Directions for this task:
The records below are to be duplicated character for character.
★ ★ ★
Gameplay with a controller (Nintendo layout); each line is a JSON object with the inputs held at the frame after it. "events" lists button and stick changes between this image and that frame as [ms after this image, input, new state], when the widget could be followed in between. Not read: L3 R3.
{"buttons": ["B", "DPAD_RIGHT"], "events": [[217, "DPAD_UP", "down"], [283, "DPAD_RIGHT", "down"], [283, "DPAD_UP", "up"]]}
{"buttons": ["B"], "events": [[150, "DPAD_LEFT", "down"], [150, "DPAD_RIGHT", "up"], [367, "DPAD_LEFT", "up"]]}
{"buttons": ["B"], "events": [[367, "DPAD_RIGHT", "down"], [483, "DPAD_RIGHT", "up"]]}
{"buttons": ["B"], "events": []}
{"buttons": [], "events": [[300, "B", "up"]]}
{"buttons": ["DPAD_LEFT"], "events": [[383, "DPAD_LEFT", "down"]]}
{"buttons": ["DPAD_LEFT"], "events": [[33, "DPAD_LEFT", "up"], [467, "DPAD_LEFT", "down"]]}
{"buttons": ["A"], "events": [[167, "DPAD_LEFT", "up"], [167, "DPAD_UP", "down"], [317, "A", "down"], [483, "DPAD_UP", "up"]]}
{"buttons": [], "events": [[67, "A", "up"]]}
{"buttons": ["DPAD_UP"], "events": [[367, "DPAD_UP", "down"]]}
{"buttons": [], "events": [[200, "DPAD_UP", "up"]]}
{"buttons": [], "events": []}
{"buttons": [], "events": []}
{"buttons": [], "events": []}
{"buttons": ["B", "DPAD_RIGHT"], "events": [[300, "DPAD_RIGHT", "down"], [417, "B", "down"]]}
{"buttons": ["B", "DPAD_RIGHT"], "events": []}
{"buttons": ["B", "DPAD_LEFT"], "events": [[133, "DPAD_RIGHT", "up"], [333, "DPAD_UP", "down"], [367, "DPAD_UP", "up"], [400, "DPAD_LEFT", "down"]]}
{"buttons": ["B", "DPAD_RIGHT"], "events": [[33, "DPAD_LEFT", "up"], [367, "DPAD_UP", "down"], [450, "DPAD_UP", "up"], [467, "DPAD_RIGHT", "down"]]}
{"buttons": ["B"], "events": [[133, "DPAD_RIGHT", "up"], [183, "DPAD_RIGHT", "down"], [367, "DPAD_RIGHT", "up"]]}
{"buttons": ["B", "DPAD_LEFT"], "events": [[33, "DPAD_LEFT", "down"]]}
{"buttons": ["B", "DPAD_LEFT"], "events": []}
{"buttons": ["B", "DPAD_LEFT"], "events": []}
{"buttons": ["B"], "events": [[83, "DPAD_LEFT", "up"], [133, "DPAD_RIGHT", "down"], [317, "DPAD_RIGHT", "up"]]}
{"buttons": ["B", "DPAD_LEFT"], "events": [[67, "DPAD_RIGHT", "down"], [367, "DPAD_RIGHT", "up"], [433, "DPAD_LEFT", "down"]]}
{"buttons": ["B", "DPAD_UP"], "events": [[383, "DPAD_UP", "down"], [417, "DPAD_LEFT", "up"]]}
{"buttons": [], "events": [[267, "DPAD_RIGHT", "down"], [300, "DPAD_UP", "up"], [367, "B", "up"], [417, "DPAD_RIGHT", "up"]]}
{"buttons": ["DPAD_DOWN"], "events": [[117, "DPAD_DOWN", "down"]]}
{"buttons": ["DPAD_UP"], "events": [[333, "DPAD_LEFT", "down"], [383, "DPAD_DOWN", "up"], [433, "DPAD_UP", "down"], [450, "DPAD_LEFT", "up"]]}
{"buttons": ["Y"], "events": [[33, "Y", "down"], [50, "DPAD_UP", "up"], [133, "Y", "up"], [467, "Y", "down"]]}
★ ★ ★
Answer to this task:
Gameplay with a controller (Nintendo layout); each line is a JSON object with the inputs held at the frame after it. "events" lists button and stick changes between this image and that frame as [ms after this image, input, new state], when the widget could be followed in between. Not read: L3 R3.
{"buttons": ["B", "DPAD_RIGHT"], "events": [[217, "DPAD_UP", "down"], [283, "DPAD_RIGHT", "down"], [283, "DPAD_UP", "up"]]}
{"buttons": ["B"], "events": [[150, "DPAD_LEFT", "down"], [150, "DPAD_RIGHT", "up"], [367, "DPAD_LEFT", "up"]]}
{"buttons": ["B"], "events": [[367, "DPAD_RIGHT", "down"], [483, "DPAD_RIGHT", "up"]]}
{"buttons": ["B"], "events": []}
{"buttons": [], "events": [[300, "B", "up"]]}
{"buttons": ["DPAD_LEFT"], "events": [[383, "DPAD_LEFT", "down"]]}
{"buttons": ["DPAD_LEFT"], "events": [[33, "DPAD_LEFT", "up"], [467, "DPAD_LEFT", "down"]]}
{"buttons": ["A"], "events": [[167, "DPAD_LEFT", "up"], [167, "DPAD_UP", "down"], [317, "A", "down"], [483, "DPAD_UP", "up"]]}
{"buttons": [], "events": [[67, "A", "up"]]}
{"buttons": ["DPAD_UP"], "events": [[367, "DPAD_UP", "down"]]}
{"buttons": [], "events": [[200, "DPAD_UP", "up"]]}
{"buttons": [], "events": []}
{"buttons": [], "events": []}
{"buttons": [], "events": []}
{"buttons": ["B", "DPAD_RIGHT"], "events": [[300, "DPAD_RIGHT", "down"], [417, "B", "down"]]}
{"buttons": ["B", "DPAD_RIGHT"], "events": []}
{"buttons": ["B", "DPAD_LEFT"], "events": [[133, "DPAD_RIGHT", "up"], [333, "DPAD_UP", "down"], [367, "DPAD_UP", "up"], [400, "DPAD_LEFT", "down"]]}
{"buttons": ["B", "DPAD_RIGHT"], "events": [[33, "DPAD_LEFT", "up"], [367, "DPAD_UP", "down"], [450, "DPAD_UP", "up"], [467, "DPAD_RIGHT", "down"]]}
{"buttons": ["B"], "events": [[133, "DPAD_RIGHT", "up"], [183, "DPAD_RIGHT", "down"], [367, "DPAD_RIGHT", "up"]]}
{"buttons": ["B", "DPAD_LEFT"], "events": [[33, "DPAD_LEFT", "down"]]}
{"buttons": ["B", "DPAD_LEFT"], "events": []}
{"buttons": ["B", "DPAD_LEFT"], "events": []}
{"buttons": ["B"], "events": [[83, "DPAD_LEFT", "up"], [133, "DPAD_RIGHT", "down"], [317, "DPAD_RIGHT", "up"]]}
{"buttons": ["B", "DPAD_LEFT"], "events": [[67, "DPAD_RIGHT", "down"], [367, "DPAD_RIGHT", "up"], [433, "DPAD_LEFT", "down"]]}
{"buttons": ["B", "DPAD_UP"], "events": [[383, "DPAD_UP", "down"], [417, "DPAD_LEFT", "up"]]}
{"buttons": [], "events": [[267, "DPAD_RIGHT", "down"], [300, "DPAD_UP", "up"], [367, "B", "up"], [417, "DPAD_RIGHT", "up"]]}
{"buttons": ["DPAD_DOWN"], "events": [[117, "DPAD_DOWN", "down"]]}
{"buttons": ["DPAD_UP"], "events": [[333, "DPAD_LEFT", "down"], [383, "DPAD_DOWN", "up"], [433, "DPAD_UP", "down"], [450, "DPAD_LEFT", "up"]]}
{"buttons": ["Y"], "events": [[33, "Y", "down"], [50, "DPAD_UP", "up"], [133, "Y", "up"], [467, "Y", "down"]]}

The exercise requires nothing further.